** Data shown **
───
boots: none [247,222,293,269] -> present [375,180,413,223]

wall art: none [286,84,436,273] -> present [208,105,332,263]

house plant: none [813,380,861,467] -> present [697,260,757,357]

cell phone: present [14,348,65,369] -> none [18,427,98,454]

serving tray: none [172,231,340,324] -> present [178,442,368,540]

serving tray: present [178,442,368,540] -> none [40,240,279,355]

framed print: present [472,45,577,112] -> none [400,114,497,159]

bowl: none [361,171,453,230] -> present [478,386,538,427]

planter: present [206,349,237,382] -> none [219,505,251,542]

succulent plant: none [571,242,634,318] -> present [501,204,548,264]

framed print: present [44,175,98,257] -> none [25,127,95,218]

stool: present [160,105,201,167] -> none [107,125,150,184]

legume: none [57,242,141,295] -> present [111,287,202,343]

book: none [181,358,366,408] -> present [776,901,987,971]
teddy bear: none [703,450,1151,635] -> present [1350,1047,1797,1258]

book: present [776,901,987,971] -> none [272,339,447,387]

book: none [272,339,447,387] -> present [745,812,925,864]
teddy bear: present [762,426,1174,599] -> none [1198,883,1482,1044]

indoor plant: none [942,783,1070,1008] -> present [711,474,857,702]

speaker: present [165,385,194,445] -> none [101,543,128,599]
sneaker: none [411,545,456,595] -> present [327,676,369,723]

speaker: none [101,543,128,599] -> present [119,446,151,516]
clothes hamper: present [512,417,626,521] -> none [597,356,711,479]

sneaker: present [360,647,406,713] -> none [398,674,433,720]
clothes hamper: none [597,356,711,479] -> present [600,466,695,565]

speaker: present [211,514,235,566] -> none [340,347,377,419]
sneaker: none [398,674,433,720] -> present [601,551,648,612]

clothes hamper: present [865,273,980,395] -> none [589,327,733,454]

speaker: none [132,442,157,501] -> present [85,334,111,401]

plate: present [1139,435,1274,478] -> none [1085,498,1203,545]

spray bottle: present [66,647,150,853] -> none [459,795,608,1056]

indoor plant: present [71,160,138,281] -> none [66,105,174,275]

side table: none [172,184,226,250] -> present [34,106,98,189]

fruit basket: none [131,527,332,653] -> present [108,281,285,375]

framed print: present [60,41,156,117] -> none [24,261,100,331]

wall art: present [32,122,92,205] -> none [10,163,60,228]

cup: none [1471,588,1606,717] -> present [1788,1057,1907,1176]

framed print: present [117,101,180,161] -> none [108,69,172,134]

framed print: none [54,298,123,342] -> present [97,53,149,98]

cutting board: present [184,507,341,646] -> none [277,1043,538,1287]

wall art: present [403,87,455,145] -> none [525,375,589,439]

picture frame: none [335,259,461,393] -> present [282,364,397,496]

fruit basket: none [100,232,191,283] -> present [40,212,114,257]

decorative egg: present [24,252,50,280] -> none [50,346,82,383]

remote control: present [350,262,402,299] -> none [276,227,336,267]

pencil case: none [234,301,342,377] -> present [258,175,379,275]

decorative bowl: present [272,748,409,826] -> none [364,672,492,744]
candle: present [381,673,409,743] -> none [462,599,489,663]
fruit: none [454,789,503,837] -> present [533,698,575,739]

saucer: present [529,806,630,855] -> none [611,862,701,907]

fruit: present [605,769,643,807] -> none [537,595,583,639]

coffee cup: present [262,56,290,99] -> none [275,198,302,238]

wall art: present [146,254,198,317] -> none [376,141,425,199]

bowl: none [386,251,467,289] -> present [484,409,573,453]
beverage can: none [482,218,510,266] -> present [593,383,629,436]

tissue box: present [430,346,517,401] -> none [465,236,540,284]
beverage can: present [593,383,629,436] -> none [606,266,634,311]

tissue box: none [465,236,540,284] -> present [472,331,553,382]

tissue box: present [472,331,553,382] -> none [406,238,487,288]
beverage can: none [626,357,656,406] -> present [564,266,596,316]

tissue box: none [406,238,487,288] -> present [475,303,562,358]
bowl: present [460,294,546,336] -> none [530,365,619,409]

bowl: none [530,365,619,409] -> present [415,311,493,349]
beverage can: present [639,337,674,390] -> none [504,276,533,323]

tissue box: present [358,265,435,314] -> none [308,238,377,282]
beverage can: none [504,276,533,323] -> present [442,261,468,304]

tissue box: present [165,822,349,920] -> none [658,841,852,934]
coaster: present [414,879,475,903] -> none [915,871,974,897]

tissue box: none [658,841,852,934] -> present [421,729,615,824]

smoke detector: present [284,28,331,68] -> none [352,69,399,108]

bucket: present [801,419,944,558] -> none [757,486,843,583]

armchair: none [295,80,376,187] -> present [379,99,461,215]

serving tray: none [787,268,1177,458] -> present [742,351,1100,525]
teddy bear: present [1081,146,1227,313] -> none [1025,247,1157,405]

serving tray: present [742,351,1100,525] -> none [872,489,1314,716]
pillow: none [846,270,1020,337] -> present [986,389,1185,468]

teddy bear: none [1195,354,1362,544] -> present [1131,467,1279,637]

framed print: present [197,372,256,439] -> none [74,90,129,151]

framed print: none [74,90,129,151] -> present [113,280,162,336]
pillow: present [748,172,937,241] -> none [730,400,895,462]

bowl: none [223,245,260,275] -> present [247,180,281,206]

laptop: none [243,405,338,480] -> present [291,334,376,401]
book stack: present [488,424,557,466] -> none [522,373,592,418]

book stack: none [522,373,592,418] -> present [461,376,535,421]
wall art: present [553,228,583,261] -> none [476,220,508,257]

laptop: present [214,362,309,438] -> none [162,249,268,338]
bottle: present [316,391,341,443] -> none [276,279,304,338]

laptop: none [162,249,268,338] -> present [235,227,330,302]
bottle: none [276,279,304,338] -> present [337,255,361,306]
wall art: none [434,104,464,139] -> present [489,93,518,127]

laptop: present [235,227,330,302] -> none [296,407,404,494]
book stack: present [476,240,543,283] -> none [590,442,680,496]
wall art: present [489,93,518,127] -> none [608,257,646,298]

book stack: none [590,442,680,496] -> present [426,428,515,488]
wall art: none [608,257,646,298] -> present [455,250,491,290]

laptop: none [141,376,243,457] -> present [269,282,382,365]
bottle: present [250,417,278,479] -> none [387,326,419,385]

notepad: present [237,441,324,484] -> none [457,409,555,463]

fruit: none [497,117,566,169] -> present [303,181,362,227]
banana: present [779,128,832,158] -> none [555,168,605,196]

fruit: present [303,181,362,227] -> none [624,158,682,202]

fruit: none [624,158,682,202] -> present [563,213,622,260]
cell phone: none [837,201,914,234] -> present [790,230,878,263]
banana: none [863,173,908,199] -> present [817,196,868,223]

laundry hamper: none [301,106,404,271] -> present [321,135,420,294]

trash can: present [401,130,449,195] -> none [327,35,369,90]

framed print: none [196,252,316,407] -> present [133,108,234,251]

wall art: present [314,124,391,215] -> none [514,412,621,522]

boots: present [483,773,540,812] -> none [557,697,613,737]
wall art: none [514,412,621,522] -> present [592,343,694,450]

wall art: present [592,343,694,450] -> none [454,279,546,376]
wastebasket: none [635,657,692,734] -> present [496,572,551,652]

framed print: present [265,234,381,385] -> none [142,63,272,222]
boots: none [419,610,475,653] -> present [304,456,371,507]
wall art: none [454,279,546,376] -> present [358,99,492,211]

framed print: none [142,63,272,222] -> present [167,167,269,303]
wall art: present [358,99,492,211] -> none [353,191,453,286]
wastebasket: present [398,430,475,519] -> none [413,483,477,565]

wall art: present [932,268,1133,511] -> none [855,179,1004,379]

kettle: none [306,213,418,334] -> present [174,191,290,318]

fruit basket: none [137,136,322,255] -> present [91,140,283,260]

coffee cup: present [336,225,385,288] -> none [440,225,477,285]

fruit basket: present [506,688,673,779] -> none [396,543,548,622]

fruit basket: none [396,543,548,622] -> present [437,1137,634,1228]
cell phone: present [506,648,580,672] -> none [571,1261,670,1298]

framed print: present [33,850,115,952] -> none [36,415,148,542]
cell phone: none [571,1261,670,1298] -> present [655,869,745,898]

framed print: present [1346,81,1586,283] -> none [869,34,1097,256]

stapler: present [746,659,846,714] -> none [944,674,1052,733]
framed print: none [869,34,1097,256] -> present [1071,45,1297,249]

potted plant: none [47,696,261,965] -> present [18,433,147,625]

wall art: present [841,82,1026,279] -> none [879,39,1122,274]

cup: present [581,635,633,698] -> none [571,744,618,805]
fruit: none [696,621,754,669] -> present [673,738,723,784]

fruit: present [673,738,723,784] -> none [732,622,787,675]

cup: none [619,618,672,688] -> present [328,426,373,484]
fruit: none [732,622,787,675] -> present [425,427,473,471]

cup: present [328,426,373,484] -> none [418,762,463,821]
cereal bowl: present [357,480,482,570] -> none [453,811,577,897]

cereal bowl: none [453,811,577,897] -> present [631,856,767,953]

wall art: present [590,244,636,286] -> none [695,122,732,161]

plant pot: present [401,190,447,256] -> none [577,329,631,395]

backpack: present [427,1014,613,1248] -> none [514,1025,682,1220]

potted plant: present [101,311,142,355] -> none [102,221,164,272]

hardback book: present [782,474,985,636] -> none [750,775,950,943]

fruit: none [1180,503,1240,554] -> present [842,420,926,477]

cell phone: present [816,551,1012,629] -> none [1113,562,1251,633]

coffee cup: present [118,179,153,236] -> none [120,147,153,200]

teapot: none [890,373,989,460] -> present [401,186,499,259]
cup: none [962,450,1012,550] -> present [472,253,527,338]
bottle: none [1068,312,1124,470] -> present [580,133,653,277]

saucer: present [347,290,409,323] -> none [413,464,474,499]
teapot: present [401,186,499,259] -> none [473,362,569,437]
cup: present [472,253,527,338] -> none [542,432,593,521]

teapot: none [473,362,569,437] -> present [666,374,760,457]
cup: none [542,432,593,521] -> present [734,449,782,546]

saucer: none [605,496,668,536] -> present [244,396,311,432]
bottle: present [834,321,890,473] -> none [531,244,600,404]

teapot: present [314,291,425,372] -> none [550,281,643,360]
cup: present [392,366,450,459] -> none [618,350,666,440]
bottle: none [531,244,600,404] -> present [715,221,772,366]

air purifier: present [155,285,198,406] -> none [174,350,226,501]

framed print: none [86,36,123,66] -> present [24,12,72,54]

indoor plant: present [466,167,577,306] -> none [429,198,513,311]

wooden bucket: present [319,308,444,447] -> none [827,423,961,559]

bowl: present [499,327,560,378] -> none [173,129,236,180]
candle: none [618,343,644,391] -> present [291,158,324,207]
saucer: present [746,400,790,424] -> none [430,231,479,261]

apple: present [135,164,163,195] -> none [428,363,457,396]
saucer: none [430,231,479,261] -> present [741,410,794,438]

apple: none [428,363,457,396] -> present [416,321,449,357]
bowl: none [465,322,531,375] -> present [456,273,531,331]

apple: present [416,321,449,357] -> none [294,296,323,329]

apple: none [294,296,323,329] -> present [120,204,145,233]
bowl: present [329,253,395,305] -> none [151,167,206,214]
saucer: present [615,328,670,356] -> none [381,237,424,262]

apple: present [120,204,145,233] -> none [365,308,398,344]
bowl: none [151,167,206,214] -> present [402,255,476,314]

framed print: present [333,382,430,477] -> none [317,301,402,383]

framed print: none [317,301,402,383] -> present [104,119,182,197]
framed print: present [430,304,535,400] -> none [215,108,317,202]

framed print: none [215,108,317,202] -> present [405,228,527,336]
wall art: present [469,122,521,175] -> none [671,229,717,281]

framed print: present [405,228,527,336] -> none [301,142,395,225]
───
** Action item **
Retrieve each line of the data in which the word "clothes" can be found.

** Reply to the exercise **
clothes hamper: present [512,417,626,521] -> none [597,356,711,479]
clothes hamper: none [597,356,711,479] -> present [600,466,695,565]
clothes hamper: present [865,273,980,395] -> none [589,327,733,454]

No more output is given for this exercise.